I waited with the elephants for Chris to arrive, explaining to Timbo that this behavior was unacceptable, not to mention expensive, as if he cared, and reassuring Kura that I knew she hadn’t participated in this act of vandalism.
Timbo was obviously feeling guilty, because he started making low rumbling noises when he heard Chris’s car pull up. Chris marched toward us, and the minute he was close enough, Timbo gently wrapped his trunk around Chris’s head, then placed the top of his trunk on Chris’s head, then rubbed his cheek, then pulled Chris’s head toward his mouth, almost engulfing it. Finally he lifted one of his giant feet and held it above the ground, almost begging Chris, who had yet to say a word, to please forgive him and tell him they were still friends. There was clearly a connection between Chris and those elephants, and a lot of love and trust and affection. The only remaining question was who had conquered whom.
Former loner/drifter/biker dude Chris Gallucci, the man I thought would move on a few short weeks after he roared up to our door on his Harley, is still here forty years later, director of Shambala, vice president of operations, and one of my closest, most trusted, most valued friends.
In the meantime, after a few months of regrouping, I wanted to work beyond my work at Shambala—something that would actually bring home some money. I needed to work, and I still didn’t know how to type.
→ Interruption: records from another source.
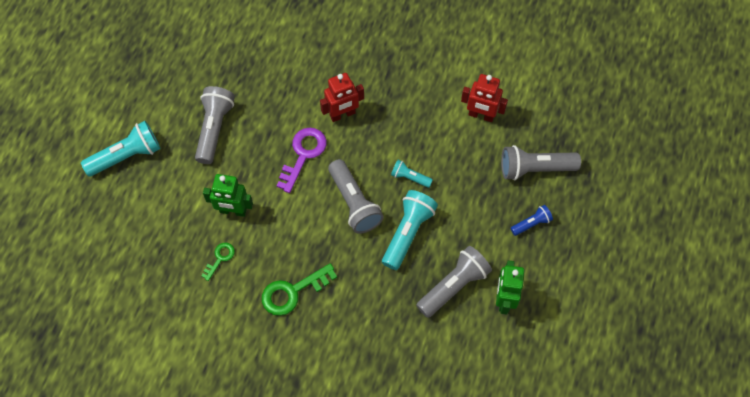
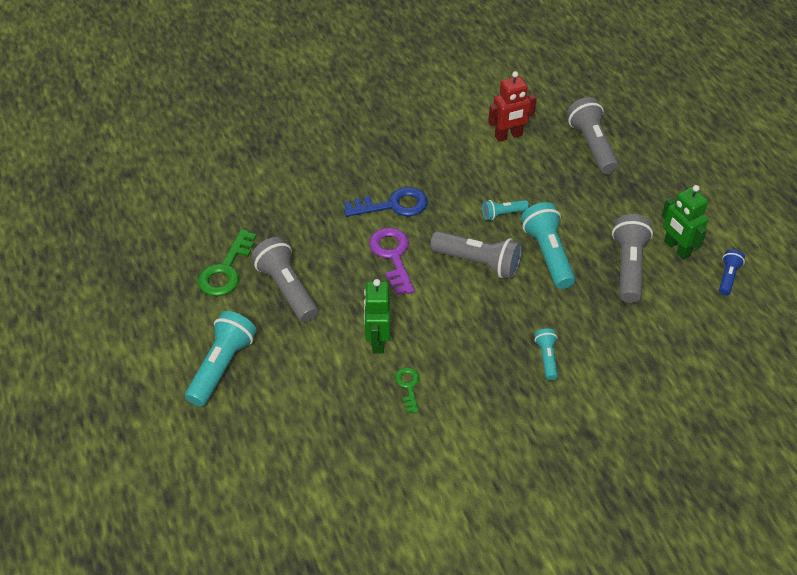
camera: 40 degrees left, 15 degrees down
(233, 211) = (377, 341): green robot -> green robot turned 120 degrees clockwise
(293, 292) = (504, 365): green key -> green key (226, 270)
(325, 309) = (546, 358): none -> turquoise flashlight
(342, 114) = (393, 205): red robot -> blue key
(531, 223) = (634, 184): blue flashlight -> blue flashlight (728, 277)
(535, 168) = (592, 146): grey flashlight -> grey flashlight turned 120 degrees clockwise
It was time to do what I’d learned how to do and see if Hollywood still remembered me.
They did, and within a happily short time I was cast in a movie called Foxfire Light with a wonderful group of actors who included Leslie Nielsen, Faye Grant, and Lara Parker. After all those years of insanity making Roar, with coproducer responsibilities on top of performing, I was overjoyed to just act and leave the rest of the work to the crew.